The October 9 attack came in Malala's hometown Mingora in Swat, part of Pakistan's restive northwestern province Khyber Pakhtunkhwa, where insurgents bitterly opposed to a secular curriculum -- and girls' education in particular -- have destroyed hundreds of schools in recent years.
Militants have destroyed four schools in the last week alone, according to officials -- two on Wednesday in Mohmand tribal district and two more in Khyber Pakhtunkhwa.
The provincial government says more than 700,000 students have been affected, though casualties are low as most school attacks happen at night when students are at home.
"The insurgents mostly target girl's schools and order both teachers and students to stay inside their homes as per their version of Islamic teachings or face the dire consequences," said provincial Information Minister Iftikhar Hussain.
Naseem Baigam, a teacher at the government-run Islamia Collegiate girls' high school in Peshawar, the main city of Khyber Pakhtunkhwa, told AFP the destruction of schools and the attack on Malala had frightened parents.
But students at the school said they were inspired by Malala, who rose to prominence with a blog for the BBC chronicling life under the Taliban, the hardline Islamists who terrorised the picturesque Swat valley from 2007 until an army offensive in 2009.
"It is disappointing that Taliban are destroying schools," Saba Riaz, a final year student, told AFP.
"Such attacks are disturbing but Malala has given us courage to fight for the cause of education."
Her friend Razia Khan agreed: "Girls will never be scared by such attacks. In any case we will continue our studies, even if they are destroying schools or attacking girls like Malala."
But it is not only militancy that schools in Pakistan have to contend with.
The nuclear-armed nation's spending on education is tiny -- less than 2.5 percent of GDP, according to the UN children's agency UNICEF. Only nine countries in the world spend less on education.
Pakistan's official literacy rate is 58 percent, with less than half of women able to read and write, yet in 2011-12 the government's spending on defence was more than 10 times greater than education.
The country of 180 million people languishes near the bottom of the world literacy list, 159th out of 184 countries categorised by the UN Development Programme.
A recent UNESCO report said at least 5.1 million Pakistani children are out of school -- 63 percent of whom are girls.
Pakistan Social and Living Standards Measurement (PSLM), a government survey, found gender disparity in education across the country, but most severe in Khyber Pakhtunkhwa and Baluchistan provinces.
In Kohistan district of Khyber Pakhtunkhwa just six percent of students are girls, and in Baluchistan's Dera Bugti the figure falls to one percent.
Poverty is also a factor. More than a fifth of the population is classed as poor by the government, though activists believe the figure could be closer to 30 percent.
"People are getting poorer, that is making us more illiterate and more hungry. The girl child becomes the first casualty of poverty and illiteracy," said Tauseef Ahmed Khan, of Karachi's Urdu University.
Free and compulsory education is a right of Pakistani children enshrined in the constitution, but for many parents a child at school is a child not earning money -- an estimated 3.3 million under-14s in Pakistan work.
"A poor family prefers to send a boy to school. Most families think educating girls is wasting money, which can be saved and spent on their marriages," Zohra Yousuf, who heads the independent Human Rights Commission of Pakistan, said.
Girls often leave school young to join their parents in cottage industries and most poor girls are married off as teenagers.
But some parents are determined that their own children should have a different future, and see Malala as a hero.
Mother-of-four Azra Shabbir, now 32, was just 14 when her father married her off, forcing her to leave school and work with her husband in a shoe factory.
"I have two girls, both are in colleges like their brothers. I want to see them literate, see them prosperous no matter how much hard work I have to do for this," she said with a glint of hope in her eyes.
"Our poverty haunts us like Taliban, but we can fight against it, like Malala did against Taliban," she smiled.

▶ [Records supplied]
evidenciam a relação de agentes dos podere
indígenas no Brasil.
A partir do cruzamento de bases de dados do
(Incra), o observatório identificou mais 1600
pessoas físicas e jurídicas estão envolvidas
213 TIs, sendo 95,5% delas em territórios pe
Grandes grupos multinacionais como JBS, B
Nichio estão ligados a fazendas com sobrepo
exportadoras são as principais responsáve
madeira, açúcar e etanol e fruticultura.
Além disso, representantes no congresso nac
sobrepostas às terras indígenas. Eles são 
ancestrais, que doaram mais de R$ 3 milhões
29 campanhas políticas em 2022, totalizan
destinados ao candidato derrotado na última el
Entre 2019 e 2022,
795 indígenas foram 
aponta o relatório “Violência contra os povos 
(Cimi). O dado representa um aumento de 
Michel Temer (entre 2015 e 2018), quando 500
* * *
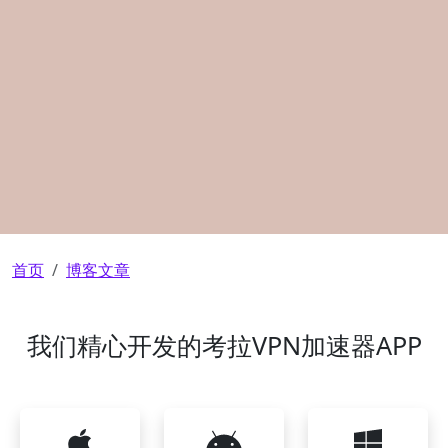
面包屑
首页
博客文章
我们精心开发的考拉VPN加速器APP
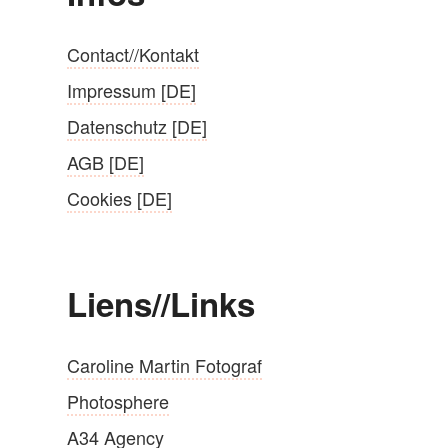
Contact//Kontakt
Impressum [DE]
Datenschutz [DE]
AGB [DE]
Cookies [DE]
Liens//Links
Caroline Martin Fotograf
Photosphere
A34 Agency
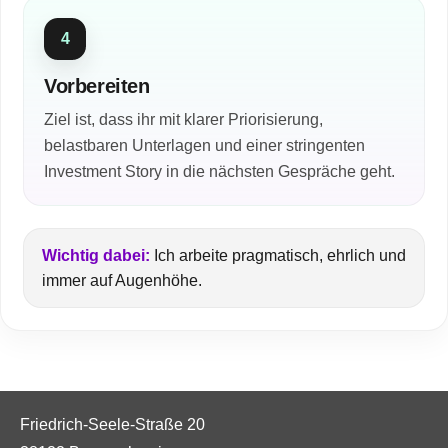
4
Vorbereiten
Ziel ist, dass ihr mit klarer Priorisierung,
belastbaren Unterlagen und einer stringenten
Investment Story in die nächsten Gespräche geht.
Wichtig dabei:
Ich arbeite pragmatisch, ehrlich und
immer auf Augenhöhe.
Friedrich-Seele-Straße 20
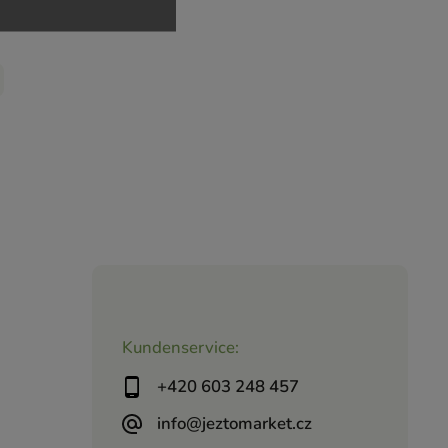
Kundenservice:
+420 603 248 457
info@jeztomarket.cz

▶ [Exercise brief] Could you extract the part of the passage on schooling in Pakistan starting at "But it is not" and ending at "less on education."?

▶ [Task solution]
But it is not only militancy that schools in Pakistan have to contend with.
The nuclear-armed nation's spending on education is tiny -- less than 2.5 percent of GDP, according to the UN children's agency UNICEF. Only nine countries in the world spend less on education.